Depuis quelques années, l’impression 3D est devenue une technologie importante pour la médecine, notamment dans des domaines comme celui des prothèses et des implants dentaires ou osseux, mais également pour la substitution de membres amputés ou la reconstruction de la peau des personnes victimes de brûlures.
Plus récemment, bien d’autres disciplines médicales, comme les secteurs cardio-vasculaire, urologique et neurochirurgical, ont aussi commencé à s’intéresser à la fabrication additive. Alors que les recherches en bio-impression d’organes et tissus cherchent des pistes pour pallier le manque de donneurs d’organes, le secteur pharmaceutique s’en empare également pour concevoir des médicaments aux formes et aux propriétés particulières.
L’impression personnalisée de dispositifs médicaux
Le grand atout de l’impression 3D est sa capacité de personnalisation : les implants dentaires, les prothèses de hanches, côtes, sternum, genoux, mais aussi les appareils auditifs ou les semelles orthopédiques, deviennent ainsi des objets uniques, spécifiques à chaque patient.
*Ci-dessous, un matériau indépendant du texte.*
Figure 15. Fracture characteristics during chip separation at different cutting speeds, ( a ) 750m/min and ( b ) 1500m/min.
L’ingénieur Bernardo Innocenti, professeur en biomécanique à l’École polytechnique de l’Université Libre de Bruxelles et président de la société belge CAOS (Computer Assisted Orthopaedic Surgery) travaille en collaboration avec les chirurgiens orthopédiques, et en particulier avec les spécialistes de la chirurgie du genou.
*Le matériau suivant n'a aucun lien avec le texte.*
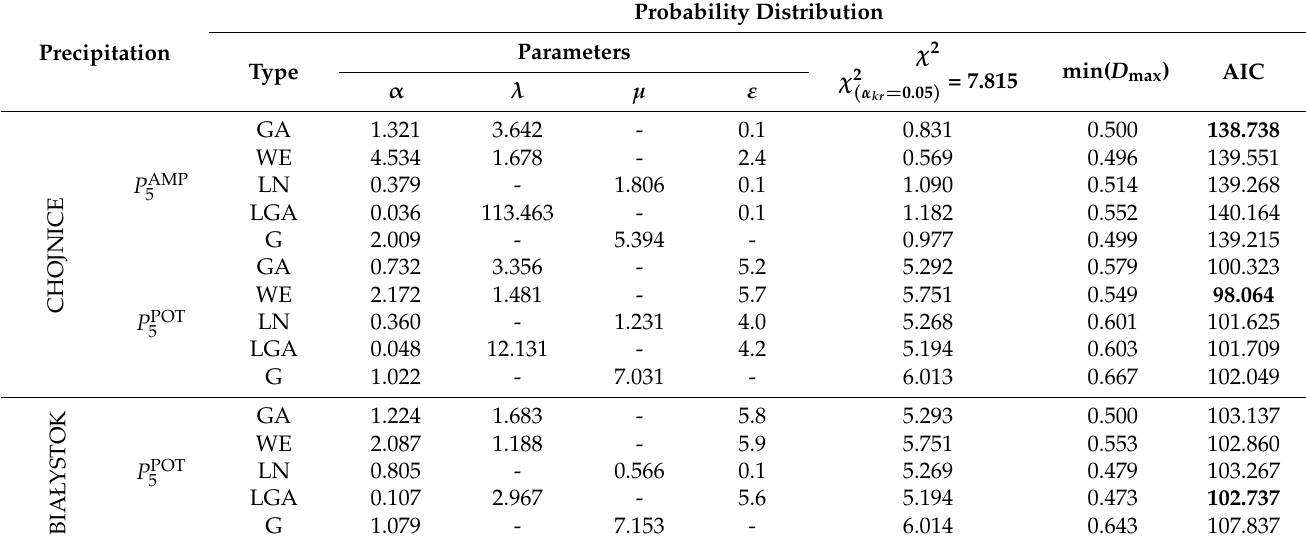
Table 7. Sample results of the procedure to select probability distributions for maximum precipitation values P AMP τ and P POT τ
Il explique que l’utilisation de la fabrication additive en chirurgie est un travail interdisciplinaire, nécessitant un dialogue continu entre chirurgiens, chercheurs et ingénieurs. L’interaction entre ces figures professionnelles est selon lui la clé du succès d’un produit biomédical et de la guérison du patient après une opération. « L’impression 3D ne sert pas seulement à la fabrication des implants à installer, mais donne surtout au chirurgien le maximum d’informations possibles concernant l’organe sur lequel il faut intervenir, avant même l’opération » précise-t-il.
Préparer les opérations
En effet, en phase préopératoire, l’impression d’une réplique tridimensionnelle de la partie concernée peut aider à collecter des données capitales, parfois impossibles à obtenir sans cette technologie. Le chirurgien peut ainsi tenir dans sa main l’os ou l’articulation, en se rendant précisément compte de la forme, de l’encombrement, des caractéristiques tactiles, de l’étendue du dommage.
« Aujourd’hui, en utilisant différentes couleurs et matériaux d’impression, nous pouvons vraiment simuler l’os et définir les zones de haute ou basse densité osseuse, pour décider où poser les vis et les plaques » s’enthousiasme Bernardo Innocenti.
L’impression 3D permet non seulement de concevoir des prothèses sur mesure, mais également de fabriquer des instruments chirurgicaux personnalisés, pour garantir une insertion sur mesure pour chaque patient, tenant compte de la position de ses muscles et ses tendons. Des guides chirurgicaux, par exemple, aident le chirurgien à définir les lignes de coupe et les points de trépanation.
En phase post-opératoire
La fabrication additive pourrait également être utile en phase post-opératoire, pour surveiller la croissance de l’os et l’intégration prothèse/os, mais il existe pour l’instant des méthodes moins coûteuses et très efficaces.
Bernardo Innocenti tient à souligner que l’utilisation de la fabrication additive en chirurgie présente d’énormes avantages si toutes les étapes sont exécutées avec une extrême précision, mais également si l’on dispose des moyens et surtout du temps nécessaire. En effet, l’interaction médecin/ingénieur, la conception, la modélisation imposent des délais supplémentaires, alors que les durées de fabrication et d’installation en phase opératoire sont comparables aux autres techniques.
« Si l’impression 3D en chirurgie mettra quelques années à se démocratiser et à être acceptée par les praticiens, nous voyons d’ores et déjà une importante diffusion dans l’enseignement », assure Bernardo Innocenti. « Dans le cas des pathologies rares, l’impression 3D pourra même aider à la constitution d’une base de données pour la formation des jeunes chirurgiens ».Récemment, il a même commencé à travailler dans le champ de la cardiologie, un autre secteur où l’utilisation de la fabrication additive est en croissance. Comme dans le cas du secteur orthopédique, l’intérêt ne réside pas seulement dans la fabrication de prothèses (valves et stents) mais aussi dans le degré de précision qu’elle permet en phase opératoire. « Plus qu’améliorer les instruments et les médicaments, la fabrication additive améliore la thérapie dans sa globalité », conclut Bernardo Innocenti.